Of all identified idea-generation strategies, crowdsourcing is taken into account one of the efficient, a constant supply of concepts whose novelty, high quality, and variety exceed these created by people and small teams (of specialists and laypeople alike). One, due to this fact, might hope that at the very least a crowd of individuals would beat an LLM algorithm in an idea-generating competitors. 

Alas. 

Boussioux et al. (2024) designed crowdsourcing content material to generate round economic system enterprise concepts. In whole, 234 concepts have been generated (and evaluated by 300 impartial human judges): 54 by a human crowd of artistic drawback solvers and 180 by GPT-4. 

Certainly, options proposed by the human crowd exhibited the next degree of novelty, each on common and on the higher finish of the ranking distribution. But, GPT-4 scored larger within the concepts’ strategic viability for profitable implementation, in addition to environmental and monetary worth. Total, the options generated by the algorithm have been rated larger in high quality than the crowd-generated options.

Confirming findings by Meincke et al. (2024), Boussioux et al. discovered that CoT prompting resulted within the enhanced novelty of GPT-4-generated options with out compromising their general high quality.

As soon as once more, the authors demonstrated the excessive cost-efficiency of the LLM-assisted idea-generation course of: below particular circumstances utilized by the authors, it took 2,520 hours and $2,555 to generate 54 “human” options; the identical numbers for LLM-generated options have been 5.5 hours and $27. 

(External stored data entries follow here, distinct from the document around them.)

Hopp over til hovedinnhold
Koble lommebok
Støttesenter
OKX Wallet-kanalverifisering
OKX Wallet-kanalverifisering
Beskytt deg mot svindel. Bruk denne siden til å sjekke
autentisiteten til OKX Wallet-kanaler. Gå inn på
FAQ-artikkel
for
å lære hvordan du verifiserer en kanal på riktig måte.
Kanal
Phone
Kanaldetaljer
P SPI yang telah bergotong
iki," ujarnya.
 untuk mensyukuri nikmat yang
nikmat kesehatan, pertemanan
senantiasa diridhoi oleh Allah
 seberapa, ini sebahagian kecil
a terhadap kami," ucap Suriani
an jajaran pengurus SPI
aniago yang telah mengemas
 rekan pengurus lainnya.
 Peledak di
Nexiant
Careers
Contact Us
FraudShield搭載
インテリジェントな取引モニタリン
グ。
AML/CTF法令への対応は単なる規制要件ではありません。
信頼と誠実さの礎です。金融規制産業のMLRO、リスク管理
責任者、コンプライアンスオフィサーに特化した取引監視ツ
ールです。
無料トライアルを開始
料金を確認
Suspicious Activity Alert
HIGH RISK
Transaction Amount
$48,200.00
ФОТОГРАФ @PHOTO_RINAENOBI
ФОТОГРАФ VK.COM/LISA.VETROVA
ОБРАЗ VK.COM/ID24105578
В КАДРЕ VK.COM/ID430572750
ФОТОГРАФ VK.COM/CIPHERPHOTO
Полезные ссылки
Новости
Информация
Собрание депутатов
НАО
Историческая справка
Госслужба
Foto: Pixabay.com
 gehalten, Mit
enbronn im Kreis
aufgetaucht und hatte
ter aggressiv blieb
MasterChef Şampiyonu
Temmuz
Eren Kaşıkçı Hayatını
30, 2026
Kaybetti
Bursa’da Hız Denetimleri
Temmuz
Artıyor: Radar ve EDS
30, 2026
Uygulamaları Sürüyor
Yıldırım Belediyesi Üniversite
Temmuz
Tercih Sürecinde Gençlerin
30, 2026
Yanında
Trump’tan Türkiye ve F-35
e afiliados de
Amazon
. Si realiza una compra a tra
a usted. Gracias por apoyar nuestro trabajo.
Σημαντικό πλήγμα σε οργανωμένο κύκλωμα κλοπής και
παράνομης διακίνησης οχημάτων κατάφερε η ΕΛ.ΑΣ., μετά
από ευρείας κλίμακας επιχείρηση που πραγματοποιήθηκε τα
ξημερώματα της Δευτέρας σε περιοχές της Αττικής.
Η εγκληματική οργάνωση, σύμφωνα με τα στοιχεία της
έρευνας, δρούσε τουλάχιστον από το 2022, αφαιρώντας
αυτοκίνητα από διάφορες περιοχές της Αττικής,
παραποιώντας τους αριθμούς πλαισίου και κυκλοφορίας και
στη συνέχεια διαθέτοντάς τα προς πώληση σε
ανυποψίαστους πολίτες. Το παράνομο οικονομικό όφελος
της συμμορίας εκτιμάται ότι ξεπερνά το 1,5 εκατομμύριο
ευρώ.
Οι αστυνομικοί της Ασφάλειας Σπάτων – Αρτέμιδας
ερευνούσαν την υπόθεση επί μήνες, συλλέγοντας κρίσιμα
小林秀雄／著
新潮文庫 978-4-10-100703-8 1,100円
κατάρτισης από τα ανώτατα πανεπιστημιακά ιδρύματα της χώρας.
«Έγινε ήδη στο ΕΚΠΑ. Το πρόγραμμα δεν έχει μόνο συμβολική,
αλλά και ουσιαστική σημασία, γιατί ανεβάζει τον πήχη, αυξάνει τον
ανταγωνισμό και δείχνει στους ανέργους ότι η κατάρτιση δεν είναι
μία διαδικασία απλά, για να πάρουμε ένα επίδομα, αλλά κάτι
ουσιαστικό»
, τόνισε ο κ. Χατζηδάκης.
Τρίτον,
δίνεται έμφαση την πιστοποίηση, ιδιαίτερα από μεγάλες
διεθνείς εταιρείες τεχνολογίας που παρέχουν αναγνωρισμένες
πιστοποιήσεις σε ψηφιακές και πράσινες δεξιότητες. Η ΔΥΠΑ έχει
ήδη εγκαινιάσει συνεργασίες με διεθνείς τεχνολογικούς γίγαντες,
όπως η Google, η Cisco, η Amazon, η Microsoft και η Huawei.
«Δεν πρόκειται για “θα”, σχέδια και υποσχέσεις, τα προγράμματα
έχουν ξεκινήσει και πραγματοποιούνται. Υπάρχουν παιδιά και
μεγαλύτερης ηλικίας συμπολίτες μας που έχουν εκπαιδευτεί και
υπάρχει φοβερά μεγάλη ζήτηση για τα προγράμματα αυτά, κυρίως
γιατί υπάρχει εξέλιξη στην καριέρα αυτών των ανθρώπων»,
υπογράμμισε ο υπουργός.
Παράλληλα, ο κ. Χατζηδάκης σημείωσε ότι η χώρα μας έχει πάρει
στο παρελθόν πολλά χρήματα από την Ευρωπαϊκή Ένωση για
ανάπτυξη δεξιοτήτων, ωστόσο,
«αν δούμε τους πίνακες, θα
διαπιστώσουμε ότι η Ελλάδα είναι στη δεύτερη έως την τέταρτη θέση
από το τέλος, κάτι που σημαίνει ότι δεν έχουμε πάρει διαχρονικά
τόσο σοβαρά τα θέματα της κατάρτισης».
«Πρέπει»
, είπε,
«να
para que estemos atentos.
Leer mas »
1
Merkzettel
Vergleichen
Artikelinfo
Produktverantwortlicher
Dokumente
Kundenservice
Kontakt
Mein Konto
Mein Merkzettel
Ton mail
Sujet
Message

As lately as a couple of years in the past, the standard knowledge was that AI instruments would solely be used to automate routine data work however that the artistic a part of this work would stay within the human area. Current developments forcefully disprove this discourse. 

One can break up proverbial hairs whereas assessing the novelty or feasibility of concepts generated by LLMs. However one factor is obvious: the general high quality of LLM-generated concepts is at the very least as excessive because the one generated by us people. And all that is solely at a fraction of the time and price of human ideation.

That signifies that in silico ideation is right here to remain, which permits companies to shift their consideration from the ideation stage of the innovation course of to later levels, corresponding to concept incubation and prototyping.

A minimum of till LLMs present us they’re higher at these levels too.